Dominados por el terror, los sacerdotes y príncipes habían huído del atrio del templo, y de la mirada escrutadora que leía sus corazones. Mientras huían, se encontraron con otros que se dirigían al templo y les aconsejaron que se volvieran, diciéndoles lo que habían visto y oído. Cristo miró anhelante a los hombres que huían, compadeciéndose de su temor y de su ignorancia de lo que constituía el verdadero culto. En esta escena veía simbolizada la dispersión de toda la nación judía, por causa de su maldad e impenitencia.
¿Y por qué huyeron los sacerdotes del templo? ¿Por qué no le hicieron frente? El que les ordenaba que se fuesen era hijo de un carpintero, un pobre galileo, sin jerarquía ni poder terrenales. ¿Por qué no le resistieron? ¿Por qué abandonaron la ganancia tan mal adquirida y huyeron a la orden de una persona de tan humilde apariencia externa?
Cristo hablaba con la autoridad de un rey, y en su aspecto y en el tono de su voz había algo a lo cual no podían resistir. Al oír la orden, se dieron cuenta, como nunca antes, de su verdadera situación de hipócritas y ladrones. Cuando la divinidad fulguró a través de la humanidad, no sólo vieron indignación en el semblante de Cristo; se dieron cuenta del significado de sus palabras. Se sintieron como delante del trono del Juez eterno, como oyendo su sentencia para ese tiempo y la eternidad. Por el momento, quedaron convencidos de que Cristo era profeta; y muchos creyeron que era el Mesías. El Espíritu Santo les recordó vívidamente las declaraciones de los profetas acerca del Cristo. ¿Cederían a esta convicción?

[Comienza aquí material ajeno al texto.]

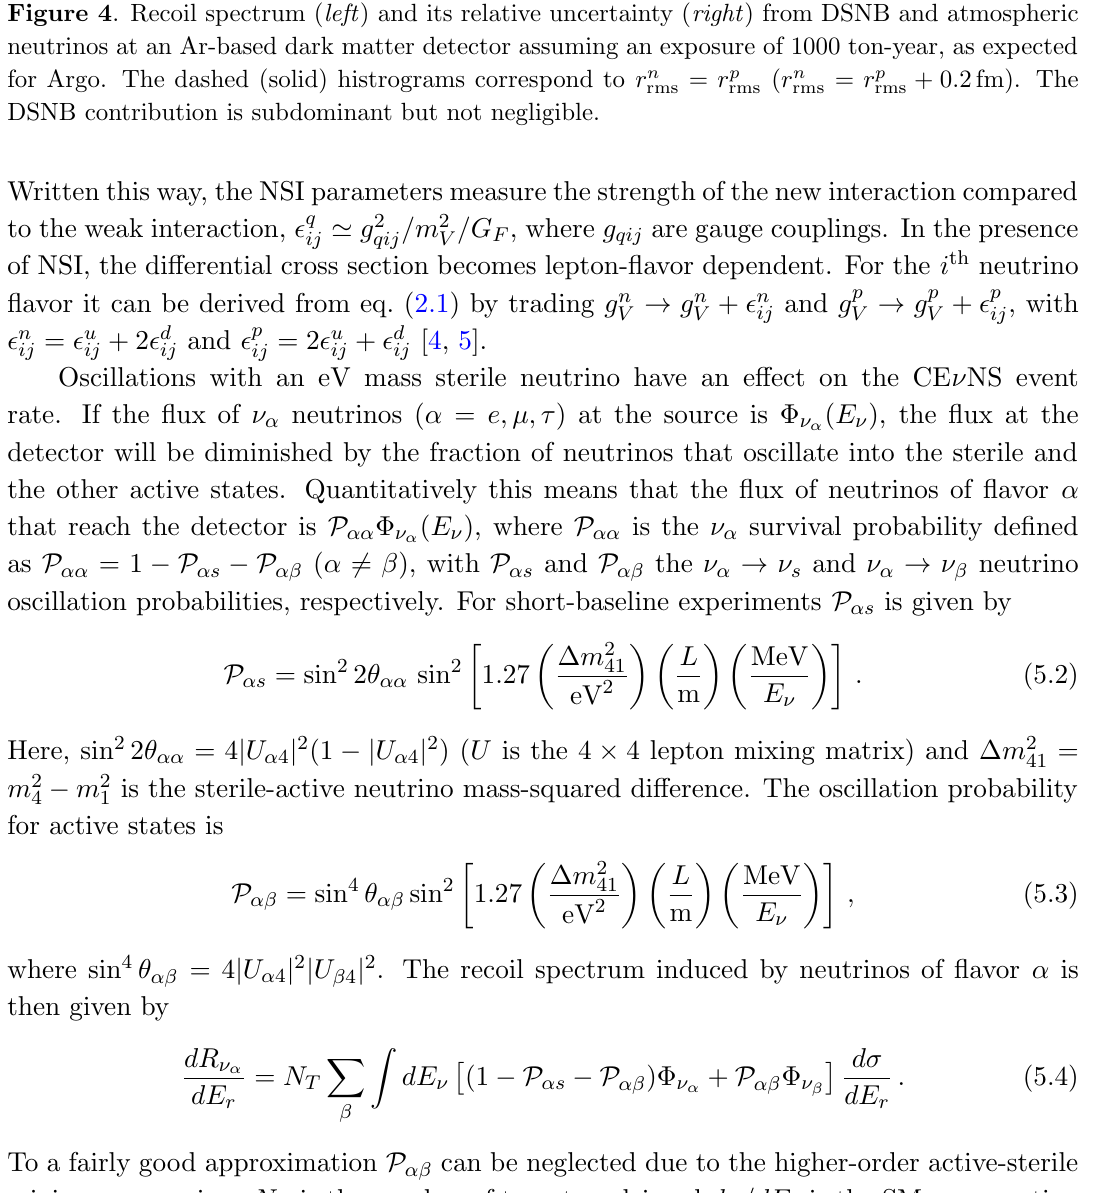
= r p ( r n = r p + 0 : 2 fm). The rms rms rms rms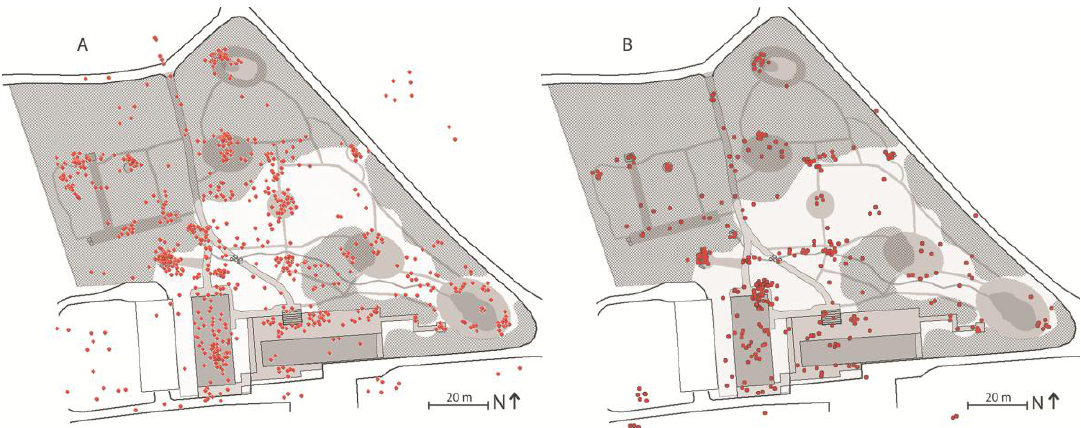
Figure 7. Graphical data from logbooks ( A ) and behaviour mapping ( B ) illustrating the general use distribution in Nacadia ® .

No quisieron arrepentirse. Sabían que se había despertado la simpatía de Cristo hacia los pobres. Sabían que ellos habían sido culpables de extorsión en su trato con la gente. Por cuanto Cristo discernía sus pensamientos, le odiaban. Su reprensión en público humillaba su orgullo y sentían celos de su creciente influencia con la gente. Resolvieron desafiarle acerca del poder por el cual los había echado, y acerca de quién le había dado esta autoridad.
Pensativos, pero con odio en el corazón, volvieron lentamente al templo. Pero ¡qué cambio se había verificado durante su ausencia! Cuando ellos huyeron, los pobres quedaron atrás; y éstos estaban ahora mirando a Jesús, cuyo rostro expresaba su amor y simpatía. Con lágrimas en los ojos, decía a los temblorosos que le rodeaban: No temáis; yo os libraré, y vosotros me glorificaréis. Por esta causa he venido al mundo.
La gente se agolpaba en la presencia de Cristo con súplicas urgentes y lastimeras, diciendo: Maestro, bendíceme. Su oído atendía cada clamor. Con una compasión que superaba a la de una madre, se inclinaba sobre los pequeñuelos que sufrían. Todos recibían atención. Cada uno quedaba sano de cualquier enfermedad que tuviera. Los mudos abrían sus labios en alabanzas; los ciegos contemplaban el rostro de su Sanador. El corazón de los dolientes era alegrado.
Mientras los sacerdotes y oficiales del templo presenciaban esta obra, ¡qué revelación fueron para ellos los sonidos que llegaban a sus oídos! Los concurrentes relataban la historia del dolor que habían sufrido, de sus esperanzas frustradas, de los días penosos y de las noches de insomnio; y de cómo, cuando parecía haberse apagado la última chispa de esperanza, Cristo los había sanado. La carga era muy pesada, decía uno; pero he encontrado un Ayudador. Es el Cristo de Dios, y dedicaré mi vida a su servicio. Había padres que decían a sus hijos: El salvó vuestra vida; alzad vuestras voces y alabadle. Las voces de niños y jóvenes, de padres y madres, de amigos y espectadores, se unían en agradecimiento y alabanza. La esperanza y la alegría llenaban los corazones. La paz embargaba los ánimos. Estaban sanos de alma y cuerpo, y volvieron a sus casas proclamando por doquiera el amor sin par de Jesús.